Abstract
The face is equipped with a large number of independent muscles that generate observable face movements such as nose wrinkling or smiling. These individual movements are called Action Units (AUs) in the Facial Action Coding System (FACS). FACS identifies about 40 AUs, each one of which has a variable amplitude. Here, we developed a two-stage deep neural network (DNN) that accurately categorized the underlying AUs from a sequence of image frames. We first trained a 10-layer ResNet AU decoder with 800,000 independent facial images of randomly activated AU combinations. Each image was generated by a 3D animation system that rendered the combination of up to 4 randomly selected AUs (from 42 possible AUs) with variable amplitude. The training outputs were the predicted amplitudes (range 0~1) of each AU (42 AUs). We next trained a LSTM (Long Short Term Memory) network to aggregate the predicted AU amplitudes learned from multiple images (i.e. a sequence of 30 frames) via ResNet. The final output is a binary AU vector that indicates the activated AUs over the sequence.

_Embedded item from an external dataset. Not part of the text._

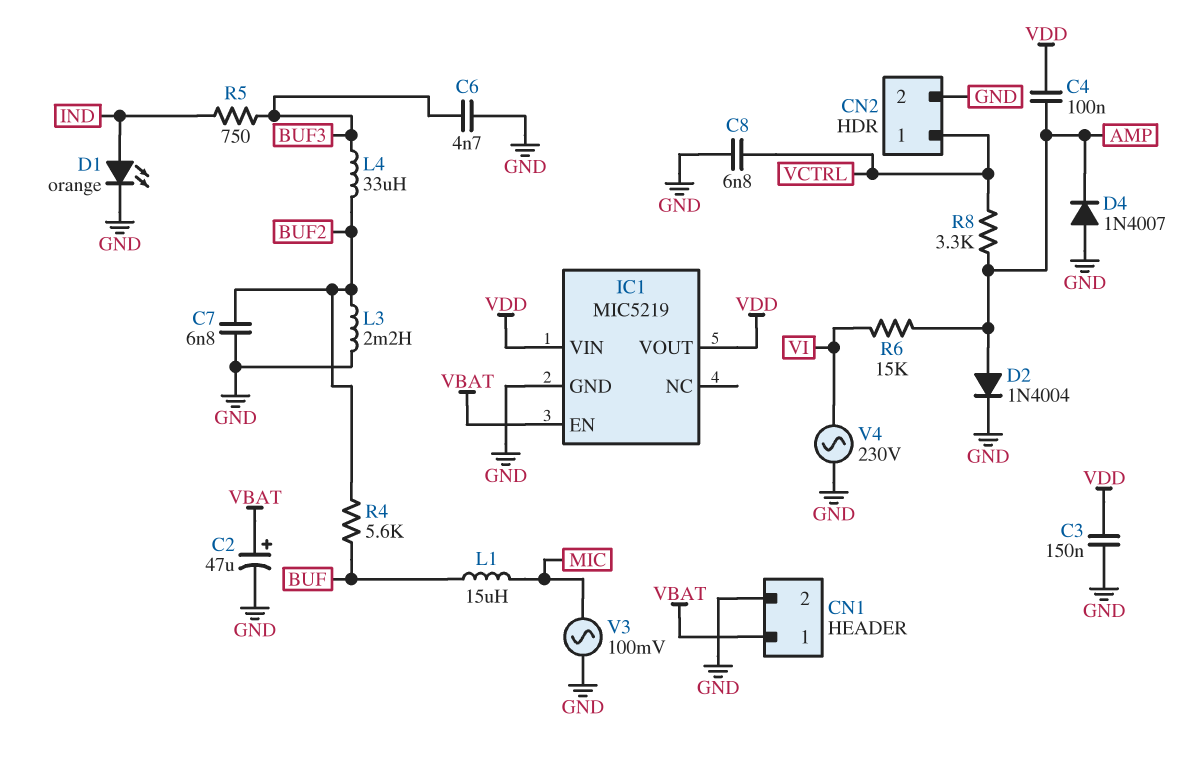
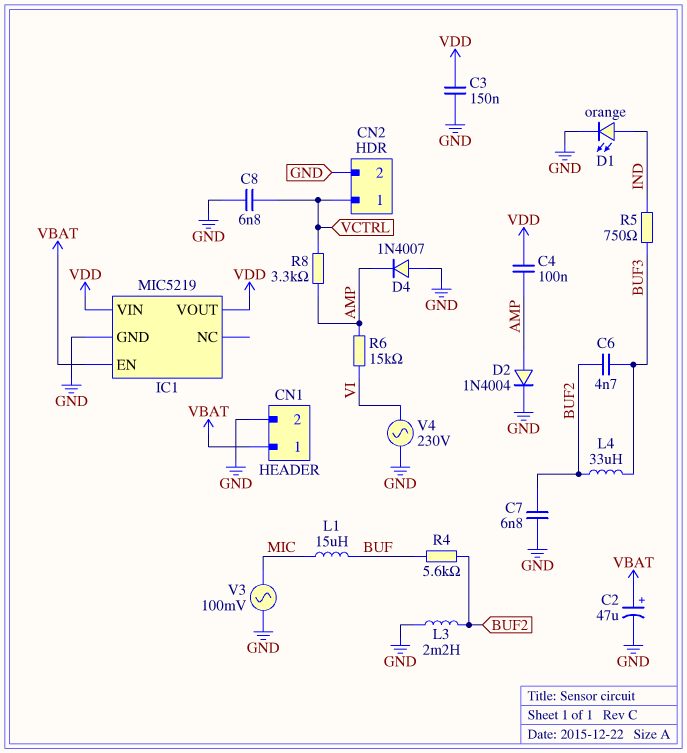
C6: 4.7nF (BUF3, GND) -> 4.7nF (BUF2, BUF3)

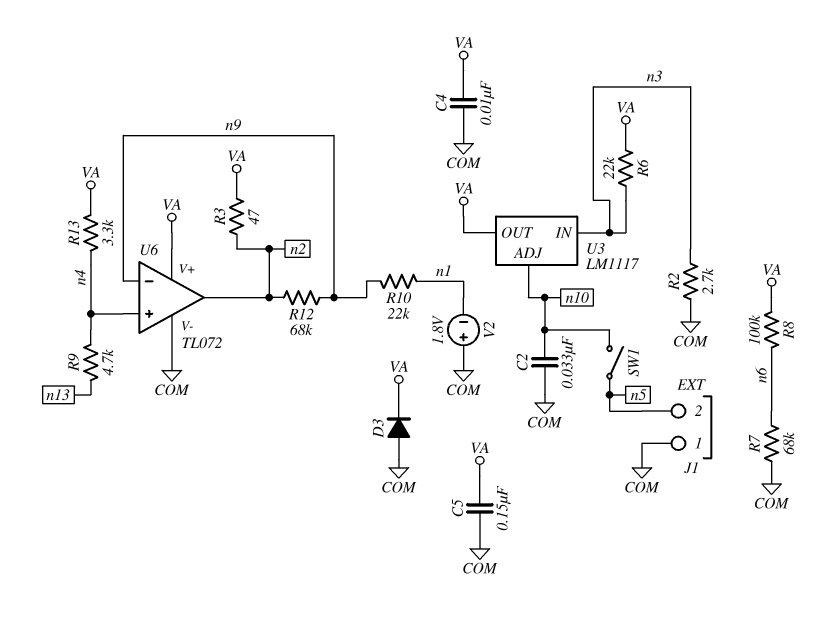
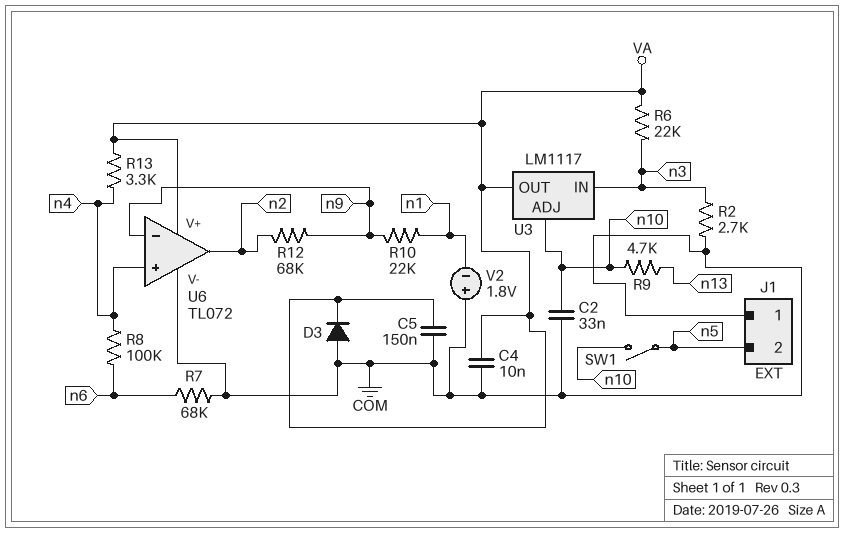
R3: 47 (VA, n2) -> none
R8: 100k (VA, n6) -> 100k (n4, n6)
R9: 4.7k (n4, n13) -> 4.7k (n10, n13)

We test our DNN on a dataset of 720 dynamic facial expression models, where each face model consists of 30 sequential image frames and the corresponding activated AUs. The d' of each AU's prediction demonstrates that the prediction of most AUs are reliable. Moreover, by comparing the representational dissimilarity matrices (RDMs) between each pair of AU vectors, we can observe that the output similarity pattern matches the input. To our knowledge, the proposed two-stage DNN is the first network to treat the AU prediction as a decoder problem, which can not only predict the activation of AUs, but also can predict the amplitude of activation for multiple AUs. This work will help further in decoding the relationship between emotion and action units.
Meeting abstract presented at VSS 2018